〇10年を経て橋下改革の成果が次々に”見える化”

 「最近の大阪は元気になった」「街が綺麗になった」とよくいわれる。確かにこの10年で大阪は大きく変わった。市営地下鉄は料金を値下げし終電を延長。さらに2018年春に民営化した。府立大と市立大も統合され、都立大を抜き、全国最大の公立大学になった。ブルーテントが並んでいた天王寺公園は芝生広場に変わり、子供たちが歓声をあげる。寂しかった大阪城公園は観光客でにぎわい、街では2025年の万博に向けた準備が始まる。大阪もコロナ禍に苦しむ。だが吉村知事と松井市長のリーダーシップのもと町全体で苦難を乗り切ろうという意欲がみなぎる。最近の大阪は近年になく明るい。この背景には間違いなくこの10年大阪府と大阪市の行政を預かってきた維新の各種改革があるだろう。維新は地域政党といういわば新業態だ。よその地域の人にはなかなか理解しにくい。だが維新はこの10年、府知事と大阪市長のポストをおさえ、また両議会の筆頭政党となって大都市大阪の経営改革を進めてきた。そしてその成果が今、見えつつある。

〇自民党の改革派が”スピンアウト”して誕生

 10年前、大阪はどん底の状態だった。失業率が高く、生活保護の受給者が年々増加。ひったくりなどの犯罪が頻発し、子供たちの学力も低かった。しかし大阪府も大阪市も深刻な財政難だった。じり貧が明らかだったが改革が始まらない。そんな大阪を何とかしようと2010年、松井市長(当時府議)が橋下徹氏(当時知事)や浅田均氏(現参議院議員)らと立ち上げたのが維新である。しばしば自民党に政策が似ているといわれるが自民党員がスピンアウトしたのだから似て当然だろう。そもそも維新は大阪ではこの約10年、ずっと与党であり、国政における自民に匹敵する存在である。だから安倍さんや菅さんも大阪維新とは特別の対話チャネルをキープしてきたのだろう。

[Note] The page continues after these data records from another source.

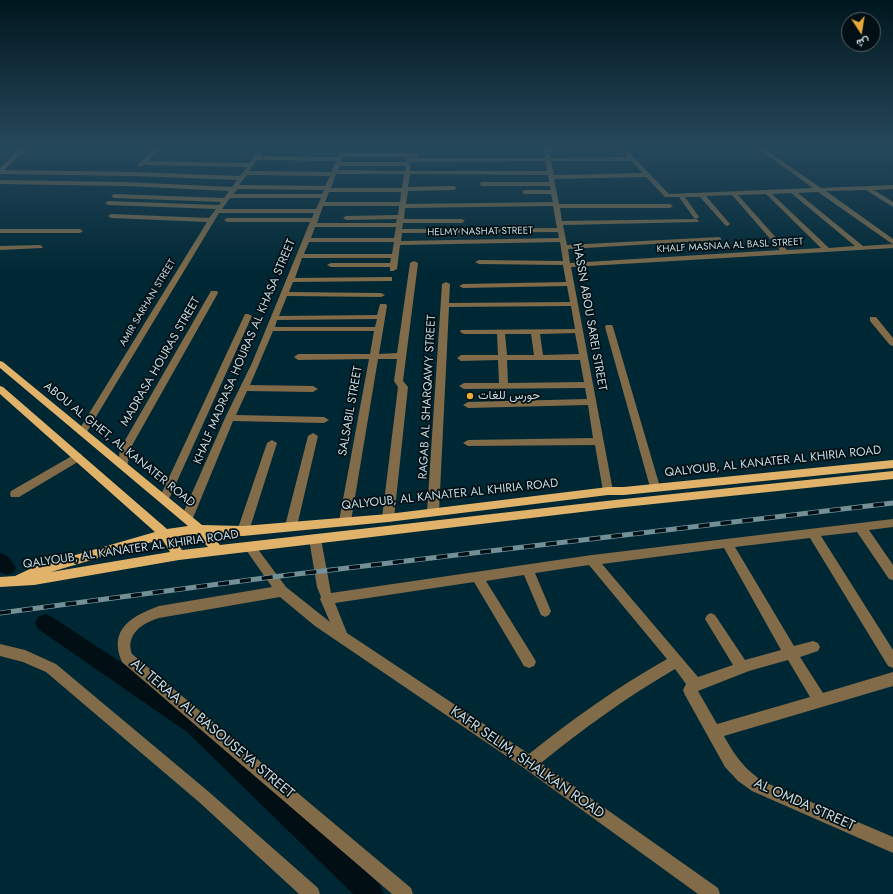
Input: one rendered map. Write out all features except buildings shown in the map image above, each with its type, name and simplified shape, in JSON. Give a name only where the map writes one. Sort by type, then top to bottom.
[{"type":"main road","name":"ABOU AL GHET, AL KANATER ROAD","points":[[0,364],[187,518],[199,529],[218,551]]},
{"type":"main road","points":[[0,389],[164,534],[179,555]]},
{"type":"main road","name":"QALYOUB, AL KANATER AL KHIRIA ROAD","points":[[17,580],[34,572],[164,534],[199,529],[243,531],[388,518],[608,491],[624,492],[655,487],[893,464]]},
{"type":"main road","name":"QALYOUB, AL KANATER AL KHIRIA ROAD","points":[[0,581],[34,580],[179,555],[615,504],[893,475]]},
{"type":"street","points":[[102,210],[120,190]]},
{"type":"street","name":"AMIR SARHAN STREET","points":[[82,433],[212,220],[235,190]]},
{"type":"street","points":[[244,190],[399,224],[560,227],[696,219],[681,196]]},
{"type":"street","name":"KHALF MADRASA HOURAS AL KHASA STREET","points":[[187,518],[270,330],[327,190]]},
{"type":"street","points":[[227,220],[320,207],[401,190]]},
{"type":"street","points":[[331,265],[393,267],[404,190]]},
{"type":"street","points":[[114,196],[320,207],[402,205],[512,190]]},
{"type":"street","points":[[487,198],[526,190]]},
{"type":"street","points":[[525,192],[533,190]]},
{"type":"street","name":"HASSN ABOU SAREI STREET","points":[[554,190],[608,491]]},
{"type":"street","points":[[583,190],[670,206]]},
{"type":"street","points":[[660,190],[665,196],[834,190]]},
{"type":"street","points":[[829,190],[893,237]]},
{"type":"street","points":[[869,190],[893,206]]},
{"type":"street","points":[[819,191],[893,242]]},
{"type":"street","points":[[793,192],[862,248]]},
{"type":"street","points":[[768,193],[827,250]]},
{"type":"street","points":[[734,194],[785,252]]},
{"type":"street","points":[[702,195],[727,224]]},
{"type":"street","points":[[108,203],[224,203],[320,207]]},
{"type":"street","points":[[422,221],[423,213]]},
{"type":"street","points":[[111,216],[212,220]]},
{"type":"street","points":[[399,224],[422,221],[462,221]]},
{"type":"street","points":[[0,231],[80,231]]},
{"type":"street","name":"HELMY NASHAT STREET","points":[[307,240],[564,244],[719,238]]},
{"type":"street","name":"KHALF MASNAA AL BASL STREET","points":[[479,262],[567,264],[893,246]]},
{"type":"street","points":[[0,248],[40,247]]},
{"type":"street","points":[[300,256],[395,256]]},
{"type":"street","points":[[388,518],[403,387],[398,381],[414,263]]},
{"type":"street","points":[[290,280],[389,280]]},
{"type":"street","name":"RAGAB AL SHARQAWY STREET","points":[[433,512],[446,284]]},
{"type":"street","points":[[463,286],[571,284]]},
{"type":"street","name":"MADRASA HOURAS STREET","points":[[123,466],[125,449],[214,293]]},
{"type":"street","points":[[284,294],[381,295]]},
{"type":"street","points":[[445,305],[574,304]]},
{"type":"street","name":"SALSABIL STREET","points":[[345,521],[383,306]]},
{"type":"street","points":[[164,499],[248,316]]},
{"type":"street","points":[[275,318],[380,317]]},
{"type":"street","points":[[873,319],[893,343]]},
{"type":"street","points":[[609,327],[655,487]]},
{"type":"street","points":[[270,330],[378,329]]},
{"type":"street","points":[[500,331],[504,386]]},
{"type":"street","points":[[535,331],[539,357]]},
{"type":"street","points":[[464,332],[579,331]]},
{"type":"street","points":[[298,357],[401,356]]},
{"type":"street","points":[[461,358],[584,357]]},
{"type":"street","points":[[464,386],[589,385]]},
{"type":"street","points":[[244,388],[313,389]]},
{"type":"street","points":[[468,404],[592,402]]},
{"type":"street","points":[[230,418],[324,420]]},
{"type":"street","points":[[291,526],[312,436]]},
{"type":"street","points":[[468,443],[599,441]]},
{"type":"street","points":[[243,531],[272,443]]},
{"type":"street","points":[[15,494],[77,457]]},
{"type":"street","points":[[326,598],[592,560],[893,523]]},
{"type":"street","points":[[860,527],[893,575]]},
{"type":"street","points":[[813,533],[893,662]]},
{"type":"street","points":[[315,539],[326,598],[340,635]]},
{"type":"street","points":[[727,543],[791,654],[820,700]]},
{"type":"street","name":"KAFR SELIM, SHALKAN ROAD","points":[[250,547],[282,591],[309,614],[529,763],[712,894]]},
{"type":"street","points":[[592,560],[696,685],[743,668],[813,647]]},
{"type":"street","points":[[528,570],[545,611]]},
{"type":"street","points":[[477,577],[529,662]]},
{"type":"street","name":"AL TERAA AL BASOUSEYA STREET","points":[[282,591],[147,615],[128,630],[124,640],[123,650],[127,658],[405,894]]},
{"type":"street","points":[[711,619],[743,668]]},
{"type":"street","points":[[0,650],[25,656],[51,668],[204,796],[312,894]]},
{"type":"street","points":[[529,763],[579,723],[628,689],[676,661]]},
{"type":"street","points":[[713,732],[893,679]]},
{"type":"street","name":"AL OMDA STREET","points":[[696,685],[690,690],[730,762],[743,776],[757,786],[893,845]]},
{"type":"waterway","points":[[0,560],[7,568]]},
{"type":"waterway","points":[[45,623],[195,724],[371,894]]},
{"type":"railway","points":[[0,613],[272,577],[893,503]]},
{"type":"place","name":"حورس للغات","points":[[470,396]]}]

〇初回選挙後に府議会議席の2割削減、報酬3割削減で”EARLY WIN”を獲得

 経緯を振り返る。維新は創設から1年強を経て2011年春の初の議会選挙でいきなり府議会の過半数を獲得し、かつ市議会でも第一党になった。だがここで手は抜かない。府議会議員の議席を2割削減、報酬も3割削減する「身を切る改革」から始めた。さらに一連の大阪府の橋下改革(08-11年)では各種団体への運営補助などを見直し、私立高校の無償化など現役世代の支援にお金を向けた。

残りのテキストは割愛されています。